Simple Java programs I found on an old hard drive.
Language: Java
Start: 2013
A few old simple Java programs I found on an old hard drive. Among them, two sorting algorithms and two intriguing calculations whose original source I have forgotten.

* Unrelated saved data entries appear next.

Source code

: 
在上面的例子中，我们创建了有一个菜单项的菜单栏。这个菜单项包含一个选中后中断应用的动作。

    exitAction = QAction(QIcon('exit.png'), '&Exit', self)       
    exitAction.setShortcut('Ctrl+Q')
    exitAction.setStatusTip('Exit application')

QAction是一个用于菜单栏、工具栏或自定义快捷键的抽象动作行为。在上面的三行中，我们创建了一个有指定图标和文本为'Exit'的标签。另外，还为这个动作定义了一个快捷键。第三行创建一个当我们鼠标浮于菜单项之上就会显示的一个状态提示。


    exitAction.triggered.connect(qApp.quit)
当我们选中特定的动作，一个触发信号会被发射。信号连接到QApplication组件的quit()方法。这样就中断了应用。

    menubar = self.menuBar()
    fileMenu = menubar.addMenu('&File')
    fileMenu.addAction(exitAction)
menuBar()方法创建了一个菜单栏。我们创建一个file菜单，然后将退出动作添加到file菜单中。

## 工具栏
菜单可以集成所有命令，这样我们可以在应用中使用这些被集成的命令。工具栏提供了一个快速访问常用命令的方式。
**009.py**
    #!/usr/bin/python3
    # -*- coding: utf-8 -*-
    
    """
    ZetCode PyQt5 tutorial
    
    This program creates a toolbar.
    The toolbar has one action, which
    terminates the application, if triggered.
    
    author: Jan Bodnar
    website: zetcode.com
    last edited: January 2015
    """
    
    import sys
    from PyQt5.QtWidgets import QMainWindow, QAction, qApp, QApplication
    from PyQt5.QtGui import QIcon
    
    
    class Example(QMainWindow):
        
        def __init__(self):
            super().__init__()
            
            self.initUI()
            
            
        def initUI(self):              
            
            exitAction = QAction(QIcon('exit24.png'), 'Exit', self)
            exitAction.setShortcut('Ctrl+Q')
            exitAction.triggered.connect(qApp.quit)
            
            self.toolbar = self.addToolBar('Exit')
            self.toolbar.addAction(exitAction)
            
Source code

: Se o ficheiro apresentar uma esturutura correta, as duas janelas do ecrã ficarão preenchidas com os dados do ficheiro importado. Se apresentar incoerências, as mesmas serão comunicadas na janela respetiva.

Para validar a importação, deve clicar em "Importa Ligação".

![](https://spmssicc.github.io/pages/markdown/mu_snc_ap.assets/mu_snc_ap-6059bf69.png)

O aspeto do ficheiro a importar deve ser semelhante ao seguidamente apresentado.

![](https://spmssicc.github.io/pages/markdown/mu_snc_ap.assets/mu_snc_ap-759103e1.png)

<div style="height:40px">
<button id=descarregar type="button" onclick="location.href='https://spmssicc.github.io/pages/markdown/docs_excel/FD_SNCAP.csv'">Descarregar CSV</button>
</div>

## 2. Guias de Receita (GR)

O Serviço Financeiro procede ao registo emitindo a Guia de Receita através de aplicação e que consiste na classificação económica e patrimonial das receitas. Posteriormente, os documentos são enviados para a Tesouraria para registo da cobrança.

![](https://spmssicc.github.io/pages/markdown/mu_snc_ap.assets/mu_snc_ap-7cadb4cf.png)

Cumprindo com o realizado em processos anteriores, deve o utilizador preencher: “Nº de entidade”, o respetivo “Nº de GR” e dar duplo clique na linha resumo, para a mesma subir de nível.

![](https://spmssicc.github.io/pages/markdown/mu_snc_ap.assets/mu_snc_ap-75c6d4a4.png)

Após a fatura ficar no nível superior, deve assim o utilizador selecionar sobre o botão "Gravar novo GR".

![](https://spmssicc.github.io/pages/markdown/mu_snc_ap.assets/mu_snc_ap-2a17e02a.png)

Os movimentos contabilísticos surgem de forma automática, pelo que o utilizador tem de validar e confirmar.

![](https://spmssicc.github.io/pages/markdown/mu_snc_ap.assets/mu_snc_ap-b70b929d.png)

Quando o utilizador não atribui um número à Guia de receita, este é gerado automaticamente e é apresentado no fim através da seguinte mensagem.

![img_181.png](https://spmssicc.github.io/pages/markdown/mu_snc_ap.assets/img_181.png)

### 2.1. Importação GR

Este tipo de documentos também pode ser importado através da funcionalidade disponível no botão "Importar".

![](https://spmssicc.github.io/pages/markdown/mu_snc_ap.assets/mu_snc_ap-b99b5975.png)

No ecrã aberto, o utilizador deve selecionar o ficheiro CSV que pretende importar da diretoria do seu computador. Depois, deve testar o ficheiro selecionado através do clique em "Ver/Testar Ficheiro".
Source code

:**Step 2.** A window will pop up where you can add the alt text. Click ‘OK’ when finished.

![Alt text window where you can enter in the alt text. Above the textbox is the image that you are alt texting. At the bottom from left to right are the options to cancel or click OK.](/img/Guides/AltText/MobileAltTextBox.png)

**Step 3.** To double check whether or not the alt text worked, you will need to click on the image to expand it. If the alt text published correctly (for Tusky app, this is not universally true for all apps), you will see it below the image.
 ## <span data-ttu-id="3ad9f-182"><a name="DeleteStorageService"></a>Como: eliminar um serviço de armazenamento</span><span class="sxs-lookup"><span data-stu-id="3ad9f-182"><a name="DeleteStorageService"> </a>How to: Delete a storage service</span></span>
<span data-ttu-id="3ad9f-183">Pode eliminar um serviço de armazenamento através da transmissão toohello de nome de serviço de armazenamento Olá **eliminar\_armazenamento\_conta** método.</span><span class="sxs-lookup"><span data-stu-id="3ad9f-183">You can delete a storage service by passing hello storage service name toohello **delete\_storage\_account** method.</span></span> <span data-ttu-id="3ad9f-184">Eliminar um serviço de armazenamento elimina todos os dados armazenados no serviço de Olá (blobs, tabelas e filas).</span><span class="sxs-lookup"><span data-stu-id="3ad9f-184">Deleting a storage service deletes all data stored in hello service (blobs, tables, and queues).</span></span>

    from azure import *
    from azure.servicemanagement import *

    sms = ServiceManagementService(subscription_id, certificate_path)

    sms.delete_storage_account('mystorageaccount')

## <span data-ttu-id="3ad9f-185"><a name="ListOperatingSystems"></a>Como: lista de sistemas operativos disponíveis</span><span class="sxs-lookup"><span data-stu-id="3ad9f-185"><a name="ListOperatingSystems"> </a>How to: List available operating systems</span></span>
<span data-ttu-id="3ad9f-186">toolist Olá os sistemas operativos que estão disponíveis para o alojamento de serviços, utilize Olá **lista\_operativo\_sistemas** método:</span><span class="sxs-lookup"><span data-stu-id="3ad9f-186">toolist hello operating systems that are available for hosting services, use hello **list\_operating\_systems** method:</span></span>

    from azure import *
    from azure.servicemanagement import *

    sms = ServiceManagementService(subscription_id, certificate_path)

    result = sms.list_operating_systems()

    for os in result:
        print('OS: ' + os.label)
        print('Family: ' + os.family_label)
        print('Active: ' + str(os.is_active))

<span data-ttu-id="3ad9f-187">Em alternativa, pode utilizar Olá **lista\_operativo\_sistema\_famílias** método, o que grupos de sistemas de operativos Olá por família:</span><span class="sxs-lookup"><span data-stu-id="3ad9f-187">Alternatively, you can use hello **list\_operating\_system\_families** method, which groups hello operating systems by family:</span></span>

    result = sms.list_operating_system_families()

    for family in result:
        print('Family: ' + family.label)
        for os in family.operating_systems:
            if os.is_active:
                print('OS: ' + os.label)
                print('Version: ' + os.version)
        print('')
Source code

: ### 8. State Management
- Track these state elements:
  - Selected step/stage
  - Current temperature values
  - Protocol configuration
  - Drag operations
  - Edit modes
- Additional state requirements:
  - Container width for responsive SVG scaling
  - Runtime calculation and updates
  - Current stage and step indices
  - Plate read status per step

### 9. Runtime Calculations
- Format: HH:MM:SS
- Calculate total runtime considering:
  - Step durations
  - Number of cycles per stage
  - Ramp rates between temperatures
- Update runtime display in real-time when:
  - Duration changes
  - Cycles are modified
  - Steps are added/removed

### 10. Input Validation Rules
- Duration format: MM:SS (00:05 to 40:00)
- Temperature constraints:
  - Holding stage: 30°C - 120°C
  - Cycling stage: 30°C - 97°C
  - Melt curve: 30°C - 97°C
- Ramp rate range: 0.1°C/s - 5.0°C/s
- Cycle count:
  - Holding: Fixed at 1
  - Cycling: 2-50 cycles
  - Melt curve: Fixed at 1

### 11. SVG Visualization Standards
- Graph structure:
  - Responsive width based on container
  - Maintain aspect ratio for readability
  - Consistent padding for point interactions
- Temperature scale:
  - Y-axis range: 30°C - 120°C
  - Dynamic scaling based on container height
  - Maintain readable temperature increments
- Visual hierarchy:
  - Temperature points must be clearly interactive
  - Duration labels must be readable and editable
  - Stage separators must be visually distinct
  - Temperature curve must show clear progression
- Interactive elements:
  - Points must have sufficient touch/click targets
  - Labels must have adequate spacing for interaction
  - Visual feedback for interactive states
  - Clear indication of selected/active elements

The following calculation:
$$a_i = i \cdot i \cdot i$$
is performed in two different ways:
private static void test1()
{
for (int i = 0; i < a.length; i++)
a[i] = i*i*i;
}
private static void test2()
{
int i = 0;
int c = 0;
int k = 1;
int m = 6;
while (i < a.length)
{
a[i] = c;
c = c + k;
k = k + m;
m = m + 6;
i = i + 1;
}
}
The second one is not straightforward but it can be proven to be the same:
$$a_i = c_{i - 1}$$
$$c_i = \sum_{j = 0}^i k_j$$
$$k_i = 1 + \sum_{j = 1}^i m_{j - 1}$$
$$m_i = \sum_{j = 0}^i 6 = (i + 1) \cdot 6$$
where c1, k1 and m1 are the values at the end of the first loop where i is equal to 1. We can now write:
$$a_i = \sum_{j = 0}^{i - 1} k_j = \sum_{j = 0}^{i - 1} (1 + \sum_{l = 1}^j m_{l-1}) = \sum_{j = 0}^{i - 1} (1 + \sum_{l = 1}^j l \cdot 6) = \sum_{j = 0}^{i - 1} 1 + \sum_{j = 0}^{i - 1} \sum_{l = 1}^j l \cdot 6 $$
and since:
$$\sum_{j = 0}^{i - 1} 1 = i$$
$$\sum_{l = 1}^j l \cdot 6 = 6 \cdot \sum_{l = 1}^j l = 6 \cdot \frac{j^2 + j}{2}$$
we can write:
$$a_i = i + 6 \cdot \sum_{j = 0}^{i - 1} \frac{j^2 + j}{2} = i + 6 \cdot \sum_{j = 1}^{i - 1} \frac{j^2 + j}{2} = i + 3 \cdot \sum_{j = 1}^{i - 1} (j^2 + j)$$
we can simplify further the previous summation as follows:
$$\sum_{j = 1}^{i - 1} (j^2 + j) = \sum_{j = 1}^{i - 1} j^2 + \sum_{j = 1}^{i - 1} j =$$
$$= \frac{(i - 1)(i - 1 + 1)(2 (i - 1) + 1)}{6} + \frac{(i - 1)(i - 1 + 1)}{2} =$$
$$= \frac{i(i - 1)(2i - 1) + 3i(i - 1)}{6} = \frac{1}{3} (i^3 + i^2 - i^2 - i) = \frac{1}{3} (i^3 - i)$$
we can plug the simplified summation in the previous formula:
$$a_i = \bcancel{i} + \cancel{3} \frac{1}{\cancel{3}}(i^3 - \bcancel{i}) = i^3$$